(Stored data entries)
-- Opening Marker --

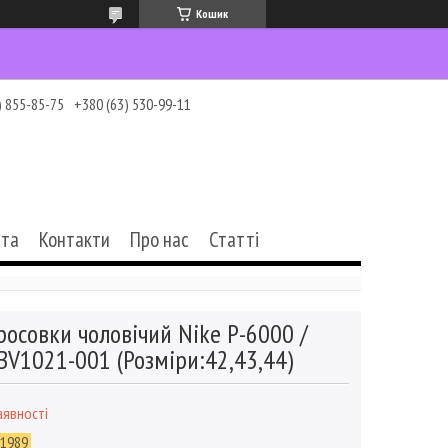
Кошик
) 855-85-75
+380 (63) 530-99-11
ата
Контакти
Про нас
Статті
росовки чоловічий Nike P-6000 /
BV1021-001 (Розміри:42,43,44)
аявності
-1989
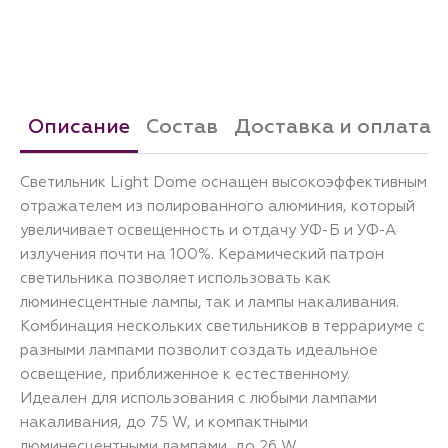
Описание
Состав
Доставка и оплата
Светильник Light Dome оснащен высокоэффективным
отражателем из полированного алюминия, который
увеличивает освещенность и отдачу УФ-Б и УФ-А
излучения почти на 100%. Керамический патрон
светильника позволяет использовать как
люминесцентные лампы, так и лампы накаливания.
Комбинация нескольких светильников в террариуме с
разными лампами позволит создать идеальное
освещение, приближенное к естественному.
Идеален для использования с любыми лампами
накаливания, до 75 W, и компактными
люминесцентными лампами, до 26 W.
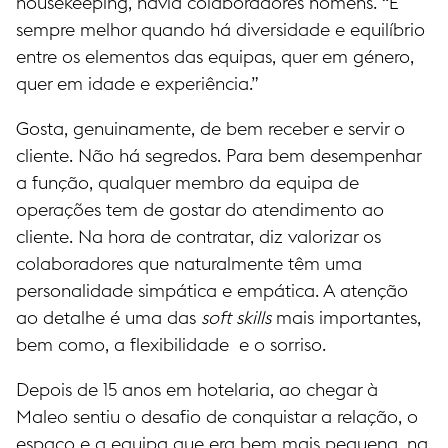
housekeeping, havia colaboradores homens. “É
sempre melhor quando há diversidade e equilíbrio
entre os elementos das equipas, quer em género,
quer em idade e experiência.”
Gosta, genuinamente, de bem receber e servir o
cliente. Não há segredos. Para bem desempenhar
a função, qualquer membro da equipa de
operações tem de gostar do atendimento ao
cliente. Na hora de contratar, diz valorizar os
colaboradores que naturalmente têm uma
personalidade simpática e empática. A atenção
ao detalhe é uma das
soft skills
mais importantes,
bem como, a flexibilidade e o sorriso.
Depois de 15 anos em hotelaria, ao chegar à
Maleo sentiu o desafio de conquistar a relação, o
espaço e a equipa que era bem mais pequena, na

-- Closing Marker --
-- Opening Marker --

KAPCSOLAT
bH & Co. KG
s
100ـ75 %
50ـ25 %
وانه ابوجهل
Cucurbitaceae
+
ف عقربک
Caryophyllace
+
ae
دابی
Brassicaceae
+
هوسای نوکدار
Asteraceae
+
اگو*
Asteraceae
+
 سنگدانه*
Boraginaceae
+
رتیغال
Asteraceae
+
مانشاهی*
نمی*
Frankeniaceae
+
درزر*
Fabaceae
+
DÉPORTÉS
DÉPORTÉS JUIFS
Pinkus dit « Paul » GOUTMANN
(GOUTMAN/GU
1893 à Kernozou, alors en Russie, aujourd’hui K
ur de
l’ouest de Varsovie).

-- Closing Marker --
-- Opening Marker --

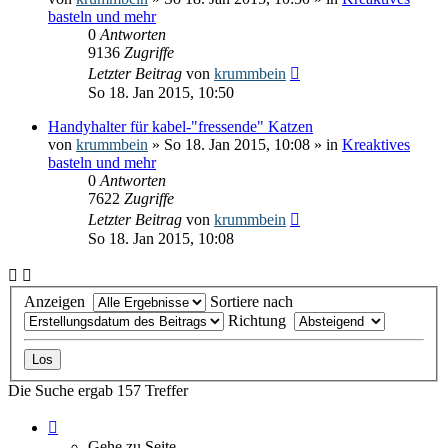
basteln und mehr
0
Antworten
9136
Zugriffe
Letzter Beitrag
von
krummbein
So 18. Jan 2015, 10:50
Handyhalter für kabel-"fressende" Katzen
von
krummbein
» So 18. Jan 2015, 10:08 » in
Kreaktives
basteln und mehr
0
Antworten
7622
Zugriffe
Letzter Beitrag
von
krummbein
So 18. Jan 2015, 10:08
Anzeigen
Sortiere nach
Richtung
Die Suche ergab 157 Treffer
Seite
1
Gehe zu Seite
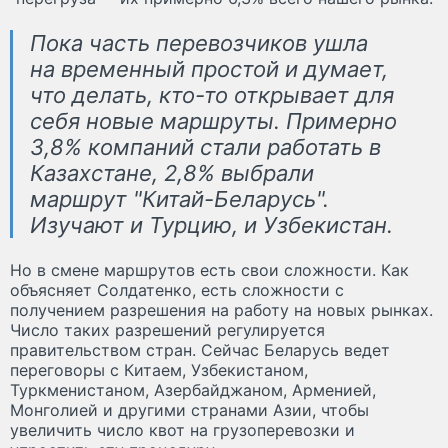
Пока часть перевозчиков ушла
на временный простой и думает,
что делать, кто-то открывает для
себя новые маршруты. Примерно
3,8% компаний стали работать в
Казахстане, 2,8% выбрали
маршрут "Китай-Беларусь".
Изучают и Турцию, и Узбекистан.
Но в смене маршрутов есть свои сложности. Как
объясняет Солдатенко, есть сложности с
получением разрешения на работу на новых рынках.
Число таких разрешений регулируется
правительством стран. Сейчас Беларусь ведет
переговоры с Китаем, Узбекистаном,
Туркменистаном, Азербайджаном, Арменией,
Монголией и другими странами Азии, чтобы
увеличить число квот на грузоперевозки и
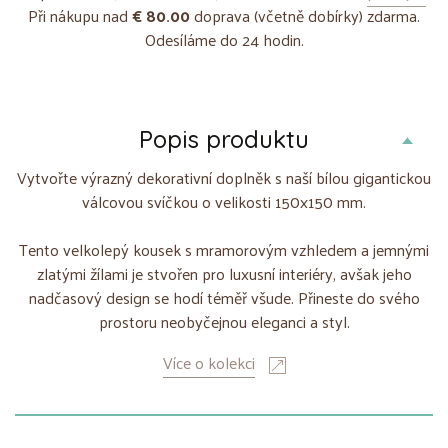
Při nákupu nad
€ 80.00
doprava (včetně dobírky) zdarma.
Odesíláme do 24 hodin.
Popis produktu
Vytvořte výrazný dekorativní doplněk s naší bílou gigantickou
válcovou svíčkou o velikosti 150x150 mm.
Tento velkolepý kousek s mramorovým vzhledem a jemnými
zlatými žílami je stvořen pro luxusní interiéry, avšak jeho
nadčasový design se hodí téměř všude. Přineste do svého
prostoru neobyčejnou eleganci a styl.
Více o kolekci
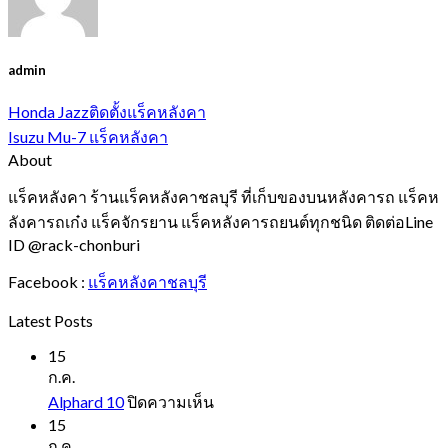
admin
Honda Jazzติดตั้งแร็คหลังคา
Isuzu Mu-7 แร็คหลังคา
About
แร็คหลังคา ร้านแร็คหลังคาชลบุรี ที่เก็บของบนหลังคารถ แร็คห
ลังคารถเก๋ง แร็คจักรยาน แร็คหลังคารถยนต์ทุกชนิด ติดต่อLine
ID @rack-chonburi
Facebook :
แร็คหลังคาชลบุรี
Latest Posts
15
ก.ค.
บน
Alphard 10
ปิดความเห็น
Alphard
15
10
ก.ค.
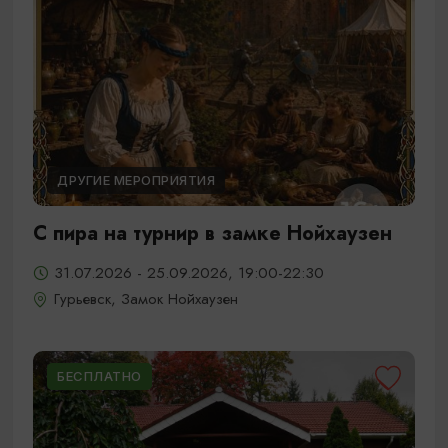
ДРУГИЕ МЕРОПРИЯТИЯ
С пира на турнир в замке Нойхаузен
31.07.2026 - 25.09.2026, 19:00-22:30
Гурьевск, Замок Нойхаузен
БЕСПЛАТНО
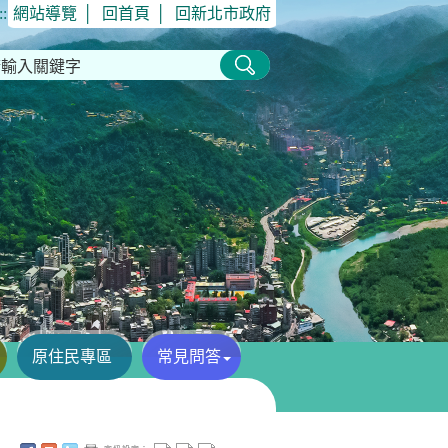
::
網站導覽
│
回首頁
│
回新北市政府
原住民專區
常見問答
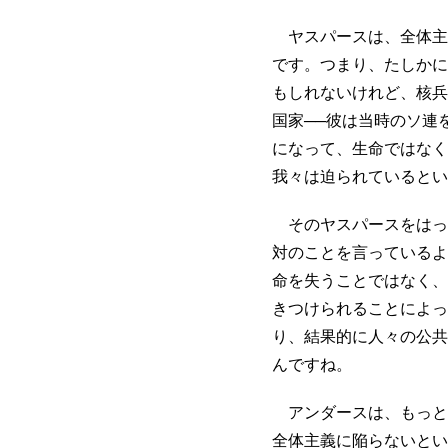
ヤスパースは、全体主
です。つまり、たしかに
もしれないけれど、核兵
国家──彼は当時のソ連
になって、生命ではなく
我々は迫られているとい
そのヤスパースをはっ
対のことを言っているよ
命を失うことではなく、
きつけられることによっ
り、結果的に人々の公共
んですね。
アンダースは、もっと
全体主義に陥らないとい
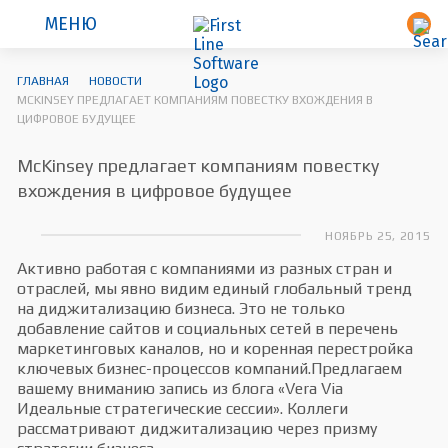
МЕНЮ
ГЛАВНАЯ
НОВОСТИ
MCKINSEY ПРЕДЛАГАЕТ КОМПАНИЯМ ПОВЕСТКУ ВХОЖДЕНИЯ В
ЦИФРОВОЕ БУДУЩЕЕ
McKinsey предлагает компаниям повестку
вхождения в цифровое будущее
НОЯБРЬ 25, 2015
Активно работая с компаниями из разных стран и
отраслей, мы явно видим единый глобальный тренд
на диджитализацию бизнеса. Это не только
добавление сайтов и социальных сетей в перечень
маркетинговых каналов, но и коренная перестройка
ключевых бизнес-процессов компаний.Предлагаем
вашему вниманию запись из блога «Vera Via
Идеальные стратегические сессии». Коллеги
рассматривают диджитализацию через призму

-- Closing Marker --

» Exercise objective: In the entries above, find lines with "сложности" and copy each.

» Response:
Но в смене маршрутов есть свои сложности. Как
объясняет Солдатенко, есть сложности с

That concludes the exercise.